Более сложная социальная организация в Греции, Риме и Китае эпохи Античности позволяла бросать в сражение более многочисленные (иногда порядка десятков тысяч солдат) и более дисциплинированные войска, которые могли вести бой целый день. В средневековой Европе сражения также обычно продолжались один день. Накануне эпохи Наполеоновских войн численность армий иногда достигала сотен тысяч человек, а сражения длились до трех дней. В мировых войнах ХX века сражения при поддержке массивного бюрократического аппарата тянулись до полугода и более – в качестве примеров можно привести битвы за Верден и Сталинград. В любой исторический период основную часть армий составляли молодые мужчины примерно на пике репродуктивного возраста, однако масштаб убийств определяется типом социальной организации. Эту вариативность невозможно объяснить борьбой за репродуктивные достижения. Эволюционировали в данном случае организационные приемы, позволявшие удерживать солдат в строю, где они могли наносить определенный урон противнику или по меньшей мере противостоять дальнобойному оружию, способному поражать их ряды. Эволюция этих приемов происходила благодаря ряду изобретений. В античную эпоху это была фаланга с сомкнутыми рядами, в Новое время – воинские подразделения, которые прошли муштру на плацу и шли в бой в окружении корпуса офицеров, стремившихся удержать солдат в строю. В современных массовых армиях такими приемами выступают политизированные призывы и способы укрепления морального духа, бюрократические методы позволяют заманивать людей в ловушку военной организации, из которой нет выхода, а также существуют формирования, специализирующиеся на принудительных мерах, наподобие военной полиции, задача которой состоит в том, чтобы не дать солдатам убежать. Работу Джона Кигана «Лицо войны» можно интерпретировать именно как сравнение таких методов на протяжении нескольких исторических периодов (см. [Keegan 1976], а также [Мак-Нил 2008; McNeill 1995]).

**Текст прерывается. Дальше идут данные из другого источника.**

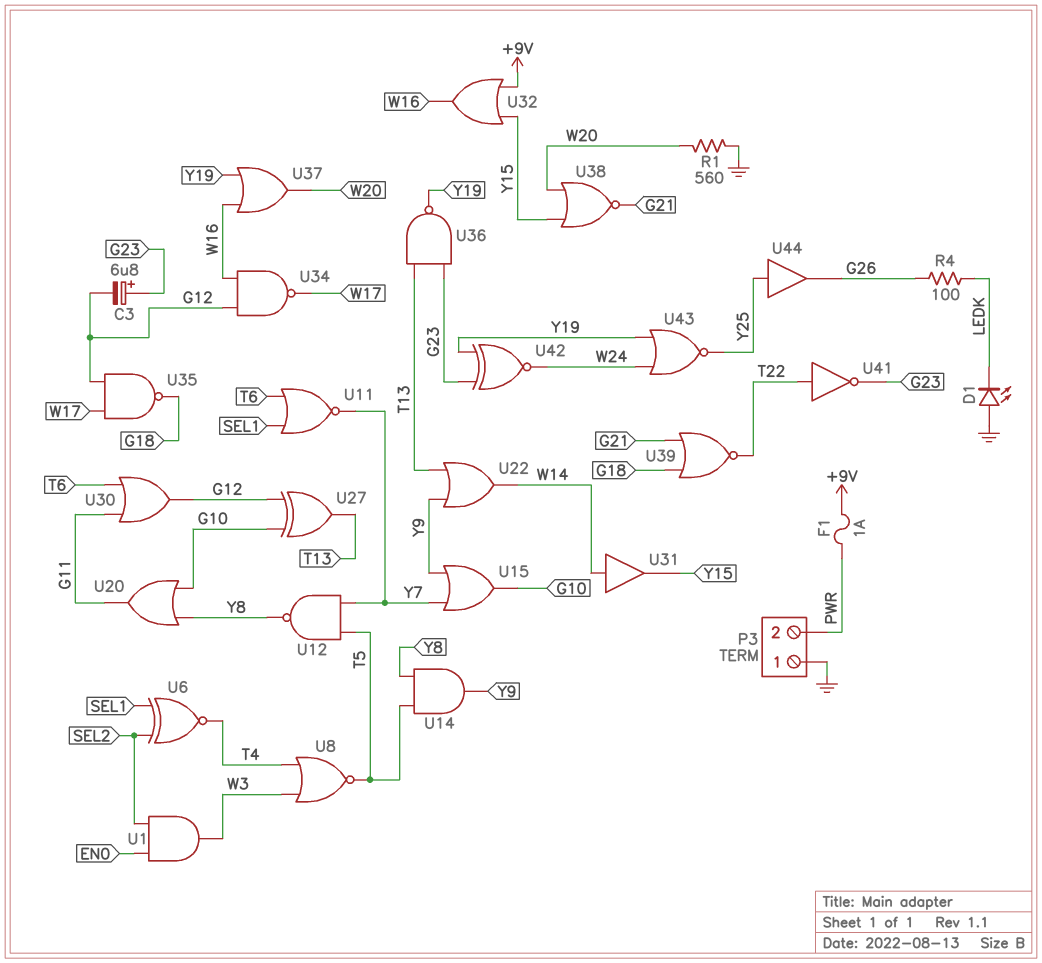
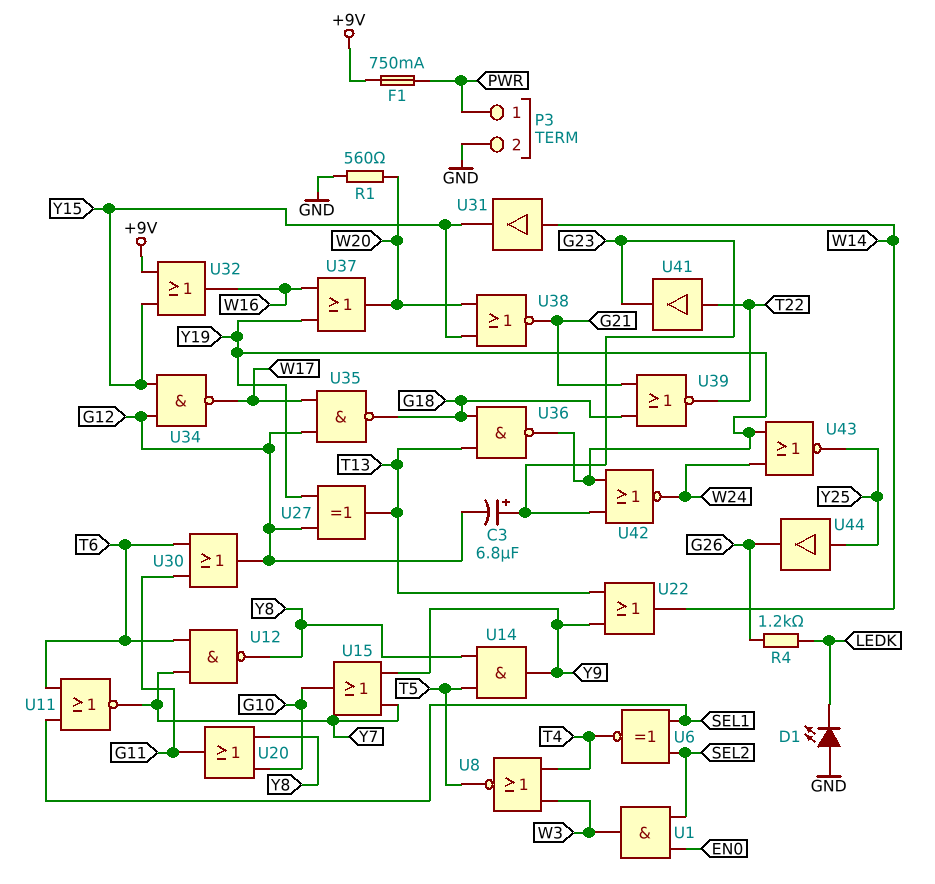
F1: 1A (+9V, PWR) -> 750mA (+9V, PWR)
P3 pin 1: GND -> PWR
P3 pin 2: PWR -> GND
R4: 100 (G26, LEDK) -> 1.2k (G26, LEDK)
U12: NAND (in T5, in Y7, out Y8) -> NAND (in T6, in Y7, out Y8)
U27: XOR (in G10, in G12, out T13) -> XOR (in G12, in Y19, out T13)
U34: NAND (in G12, in W16, out W17) -> NAND (in G12, in Y15, out W17)
U36: NAND (in G23, in T13, out Y19) -> NAND (in G18, in T13, out Y19)
U41: NOT (in T22, out G23) -> buffer (in T22, out G23)
U42: XNOR (in G23, in Y19, out W24) -> NOR (in G23, in Y19, out W24)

Военная организация дает самую простую возможность отследить социальные приемы, позволяющие преодолевать нашу биологическую склонность к ненасилию. Но существуют и другие сферы насилия, где развивались подобные приемы – в качестве примеров можно привести эволюцию дуэлей, боевых искусств и других школ единоборств, а также стандартного коллективного поведения спортивных болельщиков. Скажем, возникновение футбольных хулиганов в Великобритании ХX века можно рассматривать именно в качестве такой эволюции приемов: сначала фанаты участвовали в постановочном возбуждении спортивных состязаний, а затем произошло отделение этого возбуждения от собственно игры, в результате чего элита профессионалов смогла активировать собственную форму «беспорядков по первому требованию». К рассмотрению этих тем мы обратимся в последующих главах.
Устаревшее использование слова «эволюционный» в смысле прогресса не слишком согласуется с исторической моделью насилия – если таковая и существует, то она заключается в том, что способность к насилию возрастала вместе с увеличением масштабов социальной организации. Насилие не является чем-то первозданным, но и цивилизация его не усмиряет – гораздо ближе к истине обратное утверждение. Однако здесь в техническом смысле приобретает актуальность один из аспектов эволюционной теории – и выводы его неутешительны. Используя терминологию Норберта Элиаса, искомая модель может представлять собой не только «процесс цивилизации», но и в равной степени «процесс децивилизации»22. Не разделяя увлечения понятийным аппаратом эволюционной теории, я в большей степени склоняюсь к рассмотрению цепочек исторических событий с точки зрения веберовской теории многомерных изменений в социальной организации власти (наиболее всеобъемлющие разработки в этом направлении принадлежат Майклу Манну [Манн 2020а; Mann 2020b; Манн 2022]. Технические приемы осуществления насилия всегда должны соответствовать задаче преодоления конфронтационной напряженности/страха, и сколь бы масштабными ни были упомянутые выше организации на макро- и мезоуровне, их эффективность всегда проверяется на микроуровне. Эволюционная точка зрения в данном случае прежде всего выступает для нас напоминанием о чрезвычайно длительной перспективе. Проблема, которую стремилось разрешить развитие социальных техник, была создана именно нашими биологическими системными настройками – тем обстоятельством, что мы испытываем слишком сильные эмоциональные затруднения при столкновении с насилием лицом к лицу. Но к счастью для человеческого благоденствия, эта проблема в значительной степени по-прежнему сопротивляется решению.